Spending on free childcare has risen quickly since 2009–10, even as other stages of education have seen cuts. Spending on free childcare rose from almost nothing in the 1990s to £1.6 billion in 2009–10 (in 2019–20 prices). Since then, it’s increased by more than 130% and now stands at £3.7 billion.
But spending per hour of free childcare has grown much more slowly. Since 2004, total spending on free childcare for 3- and 4-year-olds has more than doubled as the entitlement was extended to cover more free hours. But spending per hour – the money that childcare providers actually get to deliver the free hours – is up just 20%. Spending per hour did increase by 7% in 2017 – a third of the increase since 2004.
Free childcare is popular among parents and boosts the incomes of families with young children. However, evidence suggests that it only leads to a small increase in the number of mothers in paid work, and even that only applies to mothers whose youngest child is eligible for full-time childcare in school. There is also little evidence of benefits for children’s development.

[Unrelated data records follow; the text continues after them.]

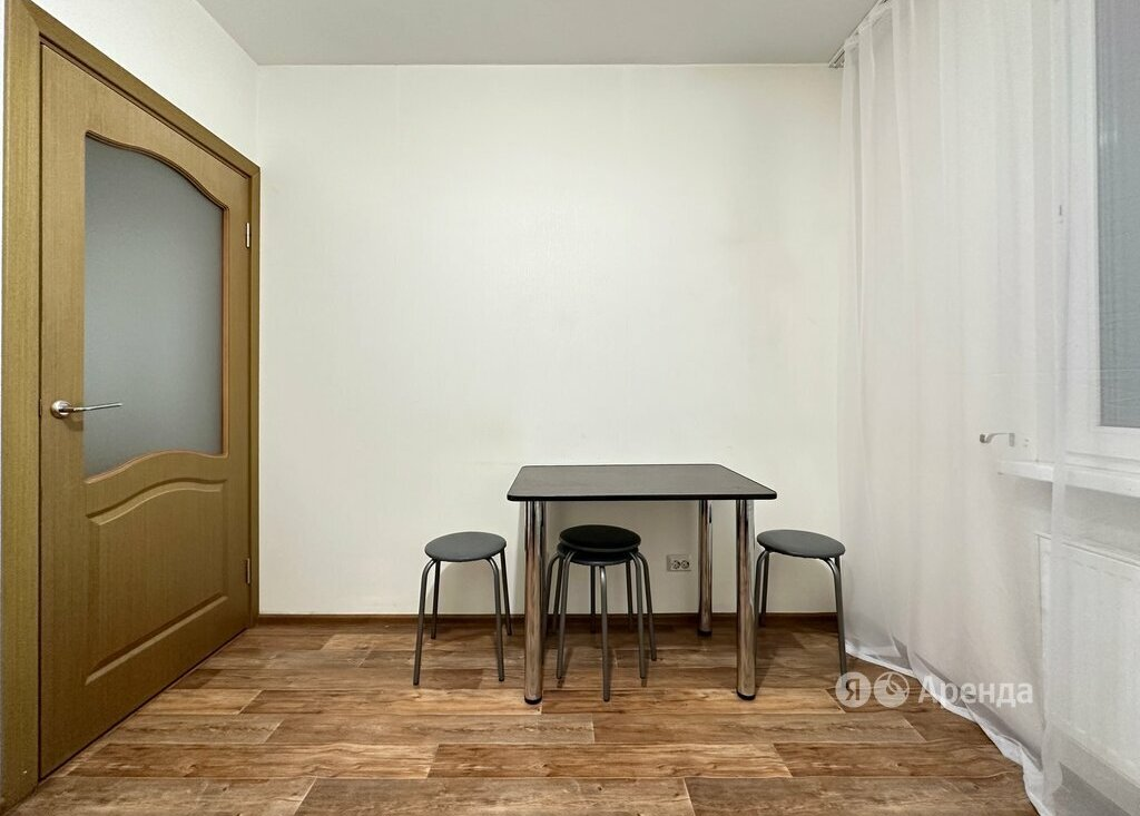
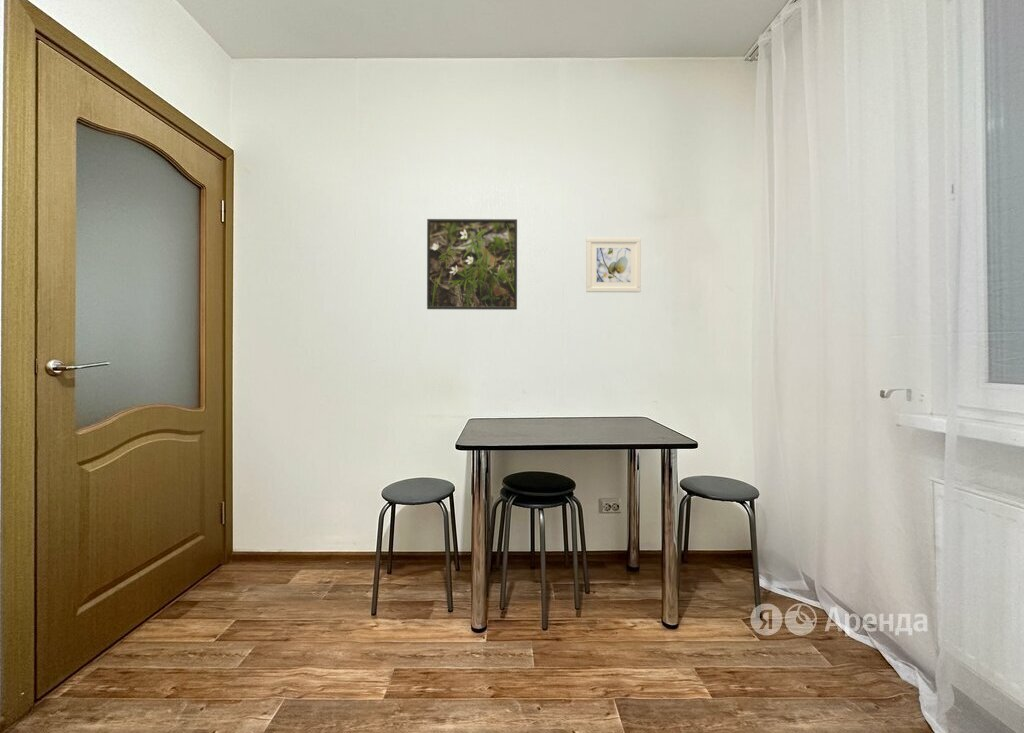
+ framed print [585,237,642,293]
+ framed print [426,218,518,311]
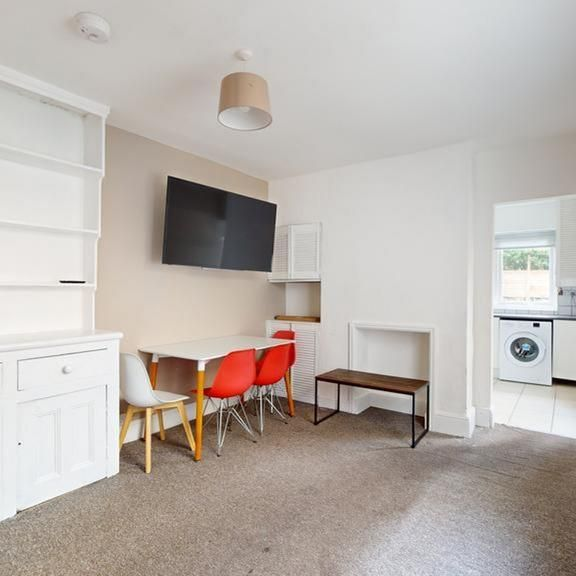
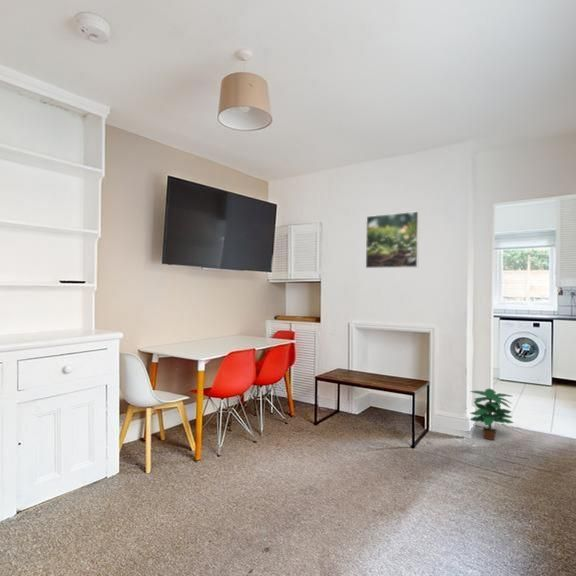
+ potted plant [469,388,515,441]
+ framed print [365,210,420,269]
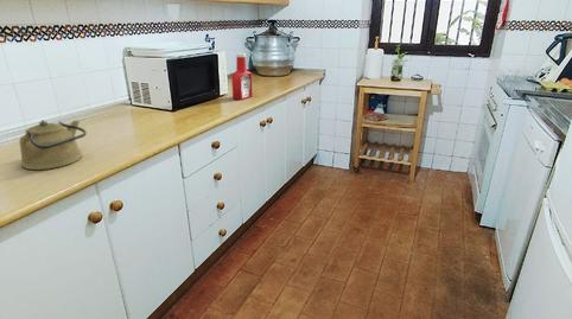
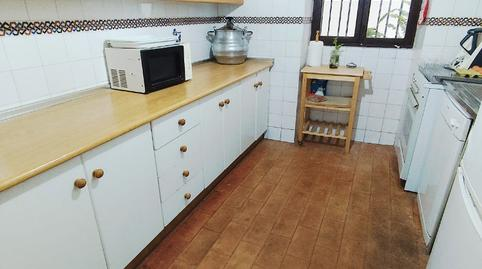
- soap bottle [230,52,253,101]
- kettle [19,119,88,171]
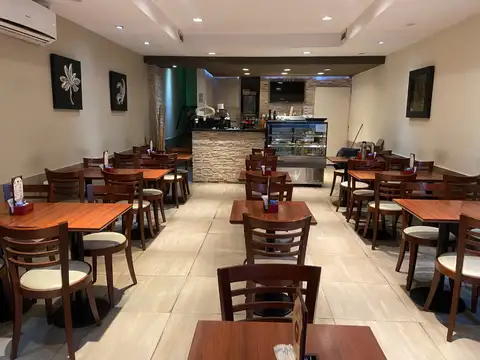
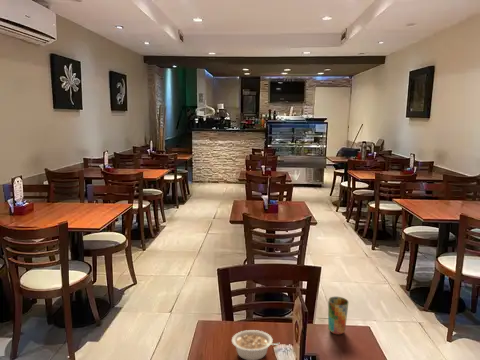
+ cup [327,296,349,335]
+ legume [231,329,280,360]
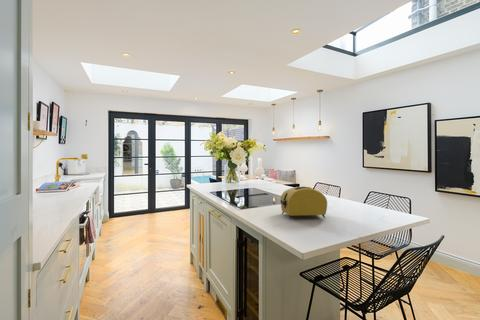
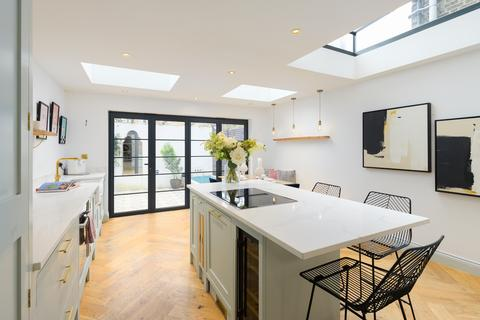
- toaster [279,186,328,220]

Looking more broadly at childcare subsidies through the tax and benefit systems along with free childcare, spending is increasingly targeted at working families, rather than low-income children. Support for low-income workers fell from 45% of total childcare spending in 2007 to just 17% ten years later, and the share of childcare spending targeted at low-income families – working or not – stood at 27%. On the other hand, support for working families – regardless of their income level – has increased from 10% of total childcare subsidies to 25%, following the introduction of 30 hours’ free childcare.

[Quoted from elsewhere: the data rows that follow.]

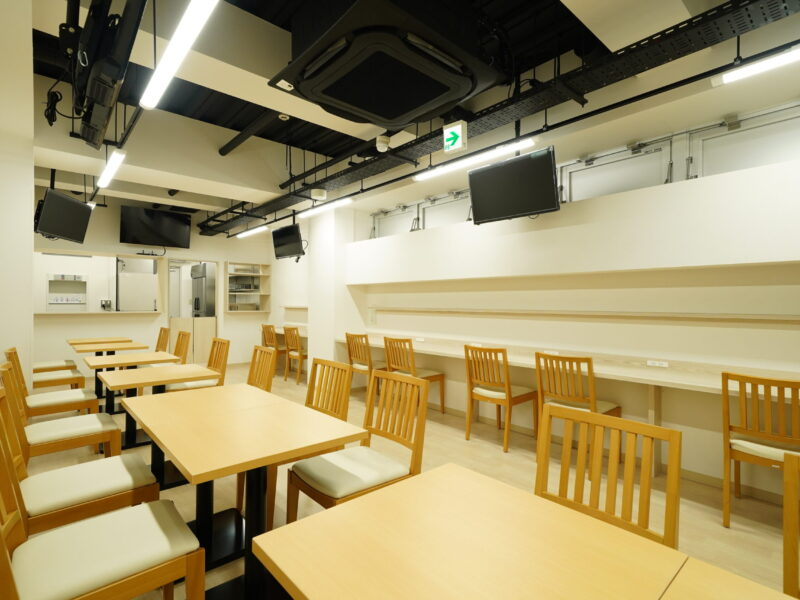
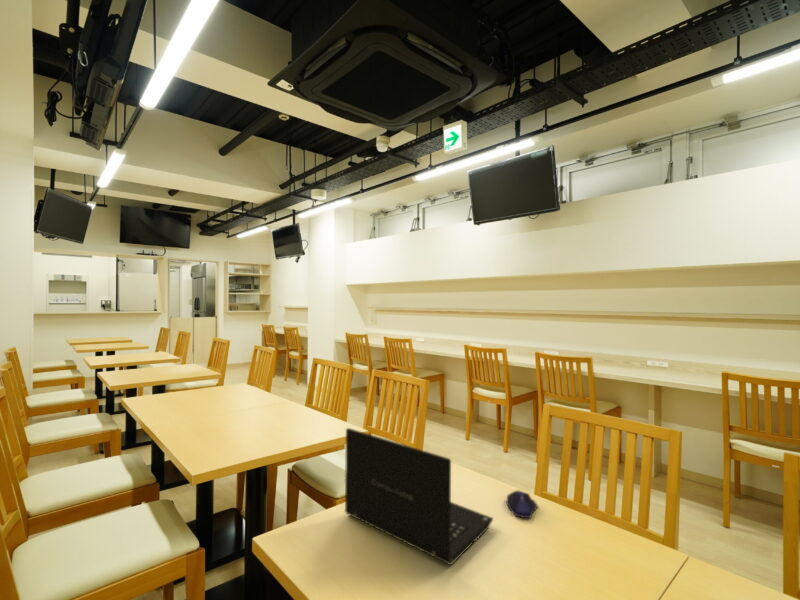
+ computer mouse [505,489,539,519]
+ laptop [344,427,494,566]
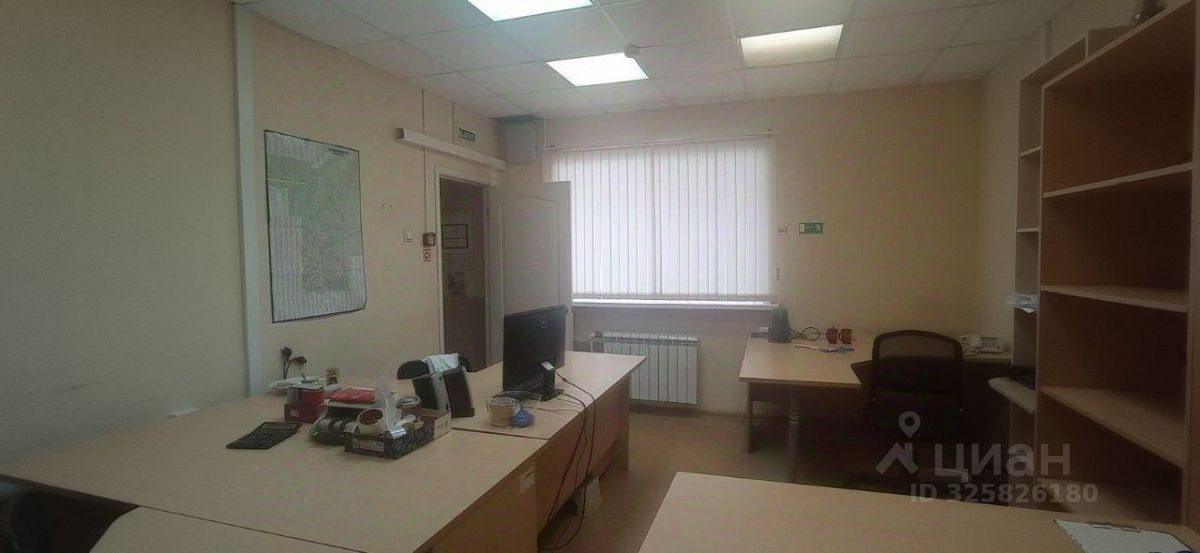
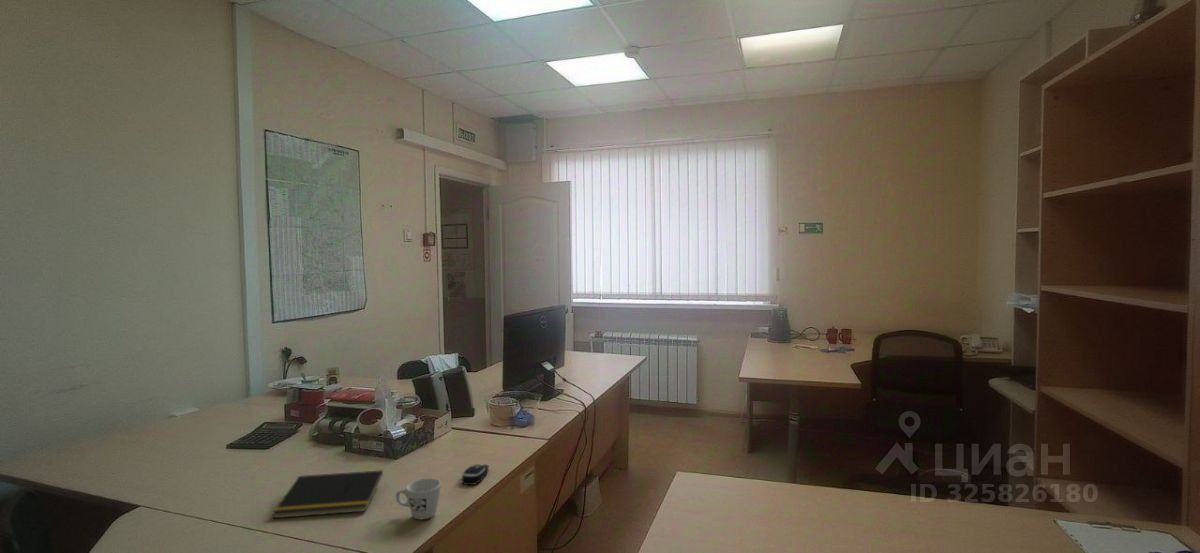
+ notepad [271,469,384,519]
+ computer mouse [461,463,490,486]
+ mug [395,477,442,520]
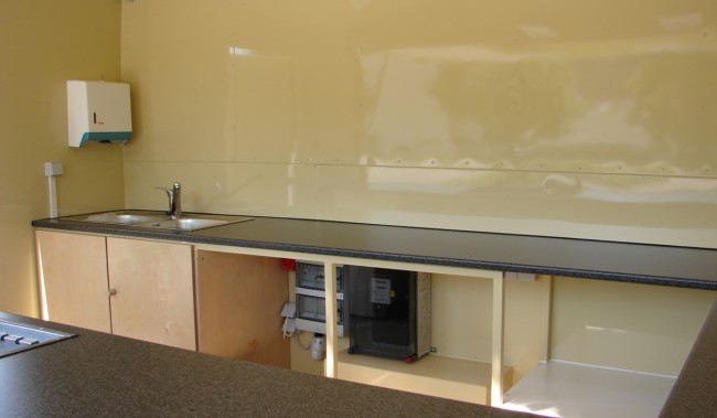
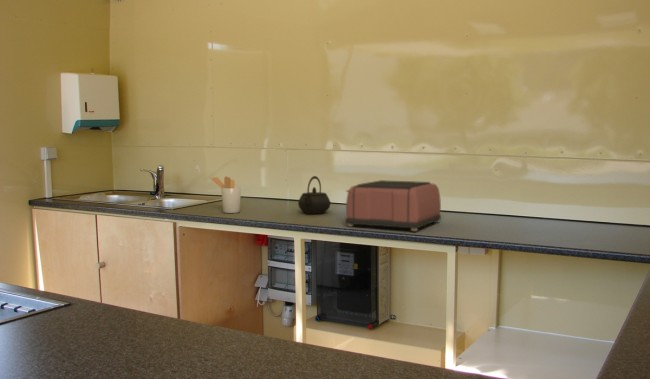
+ toaster [344,179,442,232]
+ kettle [297,175,332,215]
+ utensil holder [210,175,242,214]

Spending on other early years services, like Sure Start, has seen big cuts. Since its peak in 2010, Sure Start spending has in real terms fallen from £1.6 billion to £600 million in 2017. Spending on childcare support through the benefits system has also lost out over the last decade, relative to other forms of childcare support.
Policymaking in the early years should be done with an eye not just to costs, but also to the complexity and effectiveness of the system. Policymakers need to be clear about how their proposals fit with the existing landscape of early years services and with the twin goals of helping parents to work and supporting children to achieve their potential. It’s not enough to assert that any programme will automatically meet both targets: internationally, childcare programmes rarely if ever both support parental employment and benefit children’s development.